Her head still hurts. She can't sleep, her thoughts racing with flashing images of planets, times and people she had never and will never meet, yet she somehow knows them all like a back of her own hand. Just for that moment, they are her and she is them.
She doesn't tell the Doctor. He will worry, and he already looks at her weirdly when he thinks she can't see. His new face, the one she's still getting to know but loves all the same, frowns, lips thin and white, a glint of gold in the eyes that no human could have and shouldn't be able to see, but Rose's different.
She cannot deny, even though she craves to pretend longer, that looking into the heart of TARDIS changed her on some fundamental, incomprehensible level. It took a while to notice, but since briefly becoming a cosmic deity she sees more than before. It's not just more colors or details from afar. She used to nod along when the Doctor rambled about some wonders of the worlds they landed on, how their atmospheres were so stunning, how the energy flowed around in a beautiful way, all the things that her human brain cannot notice but his somehow can. Now she's no longer just polite, not wanting to spoil his excitement about their travel destination, even though for her it's just a pile of gray rocks in the middle of nowhere. She sees and feels what he's talking about and, oh, how beautiful is the dance of nitrogen and oxygen above 15th century France, how the hydrogen shines like gold and diamond in the vast nothingness of outer space. It's like she achieved a whole new level of amazement.
It took getting used to, but she managed and when they landed in Powell Estate near an old playground she hanged out on half her childhood, Rose was sure nothing will surprise her. She got proven wrong as soon as she stepped through the doorstep of Jackie's flat and a swirl of warm energy blew in her face as if from a heated oven.
"Mum, it's us!" she yelled.
"In the kitchen! Just a moment," answered Jackie. "I'm making tea."
Rose put down a backpack full of laundry. She had never finished high school, but sometimes she wondered if that's what coming home from university feels like. Coming home with a pile of dirty clothes you could just as well clean in a wash house down a street, but you want an excuse to visit, to feel cared for and domestic, drinking tea and talking about what you learned and saw and experienced, and maybe dragging along your reluctant friend who might be a little more someday, but right now he's just your lonely friend who would never admit it but loves how your mother dotes on him as if he's her own.
"Anything interesting?" she asked, leaning on the door frame.
"Hmm? Ah, no." The Doctor put down one of the colorful magazines that Jackie was so fond of. "Nothing eye-catching."
"That's good. We might actually manage to finish our tea this time," she joked and he laughed.

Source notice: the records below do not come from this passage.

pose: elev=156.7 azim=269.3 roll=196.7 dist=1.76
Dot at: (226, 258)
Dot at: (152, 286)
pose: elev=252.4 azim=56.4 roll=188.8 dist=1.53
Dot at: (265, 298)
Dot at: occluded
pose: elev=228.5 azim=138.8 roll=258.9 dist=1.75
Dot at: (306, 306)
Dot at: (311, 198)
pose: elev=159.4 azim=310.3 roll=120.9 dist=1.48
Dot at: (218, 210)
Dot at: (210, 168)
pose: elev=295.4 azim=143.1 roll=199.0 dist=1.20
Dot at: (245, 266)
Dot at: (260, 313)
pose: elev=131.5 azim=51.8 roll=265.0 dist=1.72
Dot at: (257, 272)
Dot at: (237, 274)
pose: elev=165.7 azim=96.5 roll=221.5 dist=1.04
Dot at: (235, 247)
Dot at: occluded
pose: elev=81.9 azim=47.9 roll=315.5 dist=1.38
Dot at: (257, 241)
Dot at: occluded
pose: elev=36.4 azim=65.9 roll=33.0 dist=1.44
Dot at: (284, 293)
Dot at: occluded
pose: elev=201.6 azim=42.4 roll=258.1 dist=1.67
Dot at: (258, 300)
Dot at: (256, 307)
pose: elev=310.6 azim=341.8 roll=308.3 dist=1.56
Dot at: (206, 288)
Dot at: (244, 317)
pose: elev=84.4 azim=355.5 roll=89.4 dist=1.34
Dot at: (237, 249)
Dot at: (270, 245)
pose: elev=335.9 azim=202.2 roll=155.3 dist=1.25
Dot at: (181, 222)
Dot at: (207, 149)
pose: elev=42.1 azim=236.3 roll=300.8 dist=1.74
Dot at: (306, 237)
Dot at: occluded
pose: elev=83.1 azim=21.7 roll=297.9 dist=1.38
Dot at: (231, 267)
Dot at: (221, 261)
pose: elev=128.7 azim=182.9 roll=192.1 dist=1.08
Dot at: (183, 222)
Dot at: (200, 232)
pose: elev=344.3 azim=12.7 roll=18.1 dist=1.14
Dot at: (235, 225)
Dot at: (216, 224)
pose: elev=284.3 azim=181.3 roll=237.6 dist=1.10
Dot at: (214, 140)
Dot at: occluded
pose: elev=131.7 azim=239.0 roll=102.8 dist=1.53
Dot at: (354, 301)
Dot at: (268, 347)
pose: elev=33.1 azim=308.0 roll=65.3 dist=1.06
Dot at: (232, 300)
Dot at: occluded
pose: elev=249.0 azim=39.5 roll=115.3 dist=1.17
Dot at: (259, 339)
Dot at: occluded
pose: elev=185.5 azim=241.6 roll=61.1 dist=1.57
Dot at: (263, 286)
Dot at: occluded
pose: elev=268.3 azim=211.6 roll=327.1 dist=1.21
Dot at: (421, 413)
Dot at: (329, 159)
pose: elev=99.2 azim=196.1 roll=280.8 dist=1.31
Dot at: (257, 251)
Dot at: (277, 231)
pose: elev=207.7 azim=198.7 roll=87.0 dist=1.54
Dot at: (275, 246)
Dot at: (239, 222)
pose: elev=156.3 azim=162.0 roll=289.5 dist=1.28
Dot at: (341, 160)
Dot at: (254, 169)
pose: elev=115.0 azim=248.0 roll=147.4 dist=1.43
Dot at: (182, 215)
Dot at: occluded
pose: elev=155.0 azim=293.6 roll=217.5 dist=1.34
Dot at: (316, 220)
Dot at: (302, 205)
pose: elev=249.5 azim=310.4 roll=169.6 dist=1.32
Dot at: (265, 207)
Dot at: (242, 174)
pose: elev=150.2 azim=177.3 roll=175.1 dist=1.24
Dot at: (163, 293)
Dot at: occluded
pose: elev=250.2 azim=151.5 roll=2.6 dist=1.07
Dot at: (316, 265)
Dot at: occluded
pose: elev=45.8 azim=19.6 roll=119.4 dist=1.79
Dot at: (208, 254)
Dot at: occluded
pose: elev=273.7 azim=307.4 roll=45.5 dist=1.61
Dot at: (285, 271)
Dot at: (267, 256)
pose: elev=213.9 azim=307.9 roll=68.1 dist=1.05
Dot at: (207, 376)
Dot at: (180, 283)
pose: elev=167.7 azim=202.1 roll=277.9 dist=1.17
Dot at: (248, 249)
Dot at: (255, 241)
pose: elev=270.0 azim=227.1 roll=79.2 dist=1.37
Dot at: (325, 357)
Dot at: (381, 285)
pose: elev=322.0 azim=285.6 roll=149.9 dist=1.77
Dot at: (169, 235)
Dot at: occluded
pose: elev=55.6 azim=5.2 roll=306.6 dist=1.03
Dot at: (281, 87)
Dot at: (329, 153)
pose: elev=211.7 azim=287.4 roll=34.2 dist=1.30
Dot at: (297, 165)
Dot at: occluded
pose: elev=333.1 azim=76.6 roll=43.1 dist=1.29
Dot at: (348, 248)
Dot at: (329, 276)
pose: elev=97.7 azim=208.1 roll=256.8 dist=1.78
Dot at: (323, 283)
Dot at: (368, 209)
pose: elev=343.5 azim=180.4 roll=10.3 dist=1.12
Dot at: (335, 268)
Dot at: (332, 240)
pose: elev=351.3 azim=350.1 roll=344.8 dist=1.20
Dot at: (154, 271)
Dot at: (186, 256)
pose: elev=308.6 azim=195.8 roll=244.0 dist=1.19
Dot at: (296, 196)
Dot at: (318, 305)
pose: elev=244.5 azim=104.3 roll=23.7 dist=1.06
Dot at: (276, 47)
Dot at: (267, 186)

They managed to finish their first, second and third cups and then supper without interruptions, chatting mostly about the few weeks they spent apart, some about Jackie's job, neighborhood gossip and some about the thrilling adventures on the other side of the universe. At the end, Rose felt warmer than ever. It was like a pure essence of home was being slowly poured into her through the whole afternoon and evening. Is that how it felt for the Doctor every time? How could he ever want to go out?
"Mum, can we sleep here tonight?" she asked. It was already dark and slightly raining. TARDIS parked near but not that near that a walk to her sounded better than sleeping in her small, teenage bedroom.
"Of course, sweetheart. If the Doctor doesn't mind the couch, that is."
Rose glanced at the Doctor. Surprisingly, he didn't protest the prospect of sleeping on the old, small, and not really comfortable, couch. She kind of wished they would share her old room. Having an excuse to talk till they pass out, maybe to wake up cuddled together and finally talk about the energy pulsing between them in the way she wanted, but something always interrupted, be it a TARDIS malfunction, a volcano eruption or just a thought of what if it isn't what she thinks it is... There will be another time.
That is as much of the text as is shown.